This progression in technology has been accompanied by increasing amounts of fossil fuel burnt en route. The engines of the Saturn V rocket used for Apollo 11 produced a power of 34 meganewtons, and they burnt about 2,000 tonnes of fuel in just under three minutes.
In today's climate of environmental concern, it is reassuring to discover that future horizons of powered flight may be more eco-friendly. Solar Impulse is a solar-powered plane that could conceivably fly indefinitely, because the power generated by its solar panels is sufficient to store enough energy to keep the craft aloft during the night.
But perhaps the future dimension of powered personal flight is best expressed by Manfred Ruhmer and his work at the company Icaro 2000, famous for its world-leading hang gliders. Ruhmer has utilized the massive advances in accumulator technology to create an electric motor capable of powering a microlight.
Batteries have in fact long been the stumbling block for the pioneers of electric flight. The heavy lead batteries that we use in cars just don't produce enough current to get a plane airborne.
The technology for Ruhmer's electric aircraft was actually initially developed for aeromodellers. Manfred worked on a brushless, external rotor motor, with a high efficiency due to the fact that the only source of friction consists of the two ball-races bearing the shaft. A regulator is used to control engine speed, and the large-diameter propeller was designed for use at relatively low revs to decrease noise and increase efficiency.
Manfred Ruhmer has applied this technology to several aircraft, such as the Swift, the most advanced foot-launched glider in existence, and paragliders, using a motorized harness. But it is the Trike that has really brought electric flight to a dimension of fun, simplicity and safety. Manfred designed a light and simple three-wheeled frame that carries pilot, engine and control equipment, and added a hang-glider wing and control bar. The result is a machine that can be transported to a take-off field by car, assembled and flown with maximum simplicity. Its low speed makes take-off and landing comparitively easy, and in flight it is docile and supremely manoeuvrable. Manfred regularly takes off, climbs for a few minutes, reaches a thermal, switches off the motor, and uses the upcurrents to carry on flying. When the thermals run out, he can glide back down to land, or switch on the motor again. After landing, a rapid charger recharges his lithium-ion polymer batteries, and in just fifteen minutes he is ready to go again, ready for another trip into the dimension of silence, wind in his hair, sharing the sky with swallows and eagles in the golden light of the early evening.
Manfred is constantly engaged in demonstrating the potential of electric flight at airshows in Italy, his native Austria, and elsewhere in Europe. He is also one of the most successful hang glider pilots of all time (he holds the record for the longest flight ever made in a hang glider, 701 km), and so he makes flying the Electro-Trike look very simple. He turns up the revs regulator, takes off smoothly, and then circles the field, wheels and wingtips skimming the grass, skipping over the trees before pushing out on the control bar and climbing into the deep blue. But in terms of technique, electric flying is accessible to everyone.

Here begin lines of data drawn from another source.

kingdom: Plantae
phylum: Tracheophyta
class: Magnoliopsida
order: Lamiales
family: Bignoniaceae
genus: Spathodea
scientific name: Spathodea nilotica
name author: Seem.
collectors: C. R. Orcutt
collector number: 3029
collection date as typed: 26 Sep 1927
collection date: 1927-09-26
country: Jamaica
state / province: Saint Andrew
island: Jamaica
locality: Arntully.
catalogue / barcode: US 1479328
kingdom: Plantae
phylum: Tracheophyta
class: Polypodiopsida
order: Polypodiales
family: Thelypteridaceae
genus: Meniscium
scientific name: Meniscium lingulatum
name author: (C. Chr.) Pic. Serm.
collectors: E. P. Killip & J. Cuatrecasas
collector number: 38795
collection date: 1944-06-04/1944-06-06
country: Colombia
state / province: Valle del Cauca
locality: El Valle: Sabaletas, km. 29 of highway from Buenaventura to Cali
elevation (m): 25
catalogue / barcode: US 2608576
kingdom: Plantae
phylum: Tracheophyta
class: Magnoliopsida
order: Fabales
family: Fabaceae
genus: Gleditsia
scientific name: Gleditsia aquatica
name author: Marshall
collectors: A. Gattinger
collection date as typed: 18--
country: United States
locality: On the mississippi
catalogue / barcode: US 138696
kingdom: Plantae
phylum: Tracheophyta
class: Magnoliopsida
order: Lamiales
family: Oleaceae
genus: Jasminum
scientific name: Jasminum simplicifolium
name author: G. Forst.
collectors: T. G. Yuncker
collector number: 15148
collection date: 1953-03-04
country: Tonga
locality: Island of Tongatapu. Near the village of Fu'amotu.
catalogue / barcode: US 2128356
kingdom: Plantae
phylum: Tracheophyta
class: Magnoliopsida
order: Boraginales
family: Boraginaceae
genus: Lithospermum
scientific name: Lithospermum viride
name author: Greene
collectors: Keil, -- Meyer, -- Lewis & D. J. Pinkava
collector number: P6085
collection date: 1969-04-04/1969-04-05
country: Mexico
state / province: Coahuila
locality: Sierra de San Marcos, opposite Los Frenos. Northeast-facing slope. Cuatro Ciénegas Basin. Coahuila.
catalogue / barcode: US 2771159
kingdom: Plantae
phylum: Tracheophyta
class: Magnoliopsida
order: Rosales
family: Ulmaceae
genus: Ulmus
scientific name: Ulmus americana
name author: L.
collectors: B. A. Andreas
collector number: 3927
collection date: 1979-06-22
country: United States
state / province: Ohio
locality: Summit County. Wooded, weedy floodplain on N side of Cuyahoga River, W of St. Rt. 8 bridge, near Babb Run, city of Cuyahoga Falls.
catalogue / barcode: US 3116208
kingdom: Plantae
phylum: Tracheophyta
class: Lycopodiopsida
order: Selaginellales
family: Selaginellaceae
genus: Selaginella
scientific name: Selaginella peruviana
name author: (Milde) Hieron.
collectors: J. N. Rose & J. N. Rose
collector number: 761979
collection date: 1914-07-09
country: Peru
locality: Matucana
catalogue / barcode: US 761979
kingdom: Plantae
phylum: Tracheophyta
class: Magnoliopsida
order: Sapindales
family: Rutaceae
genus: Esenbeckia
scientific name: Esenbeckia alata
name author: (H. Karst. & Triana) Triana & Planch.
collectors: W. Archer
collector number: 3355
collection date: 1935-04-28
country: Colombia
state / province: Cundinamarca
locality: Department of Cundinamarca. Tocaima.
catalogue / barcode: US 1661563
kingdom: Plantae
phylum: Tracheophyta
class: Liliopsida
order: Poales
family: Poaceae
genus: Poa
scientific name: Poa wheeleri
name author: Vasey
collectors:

As Manfred himself points out, the development of electric flight has repeated the progress of the Wright brothers and their contemporaries. People had been trying to fly for years using the power plants available to them, but it was only when steam power had been supplanted by a light and reliable petrol engine that flying became feasible. In the same way, electric flight has at last become possible with the development of light, powerful, quick-charging batteries. Petrol engines still win the day when it comes to range and duration. But the cleanness and silence of the Electro-Trike suggests that it could be the future of personal flight. Like a bicycle of the skies.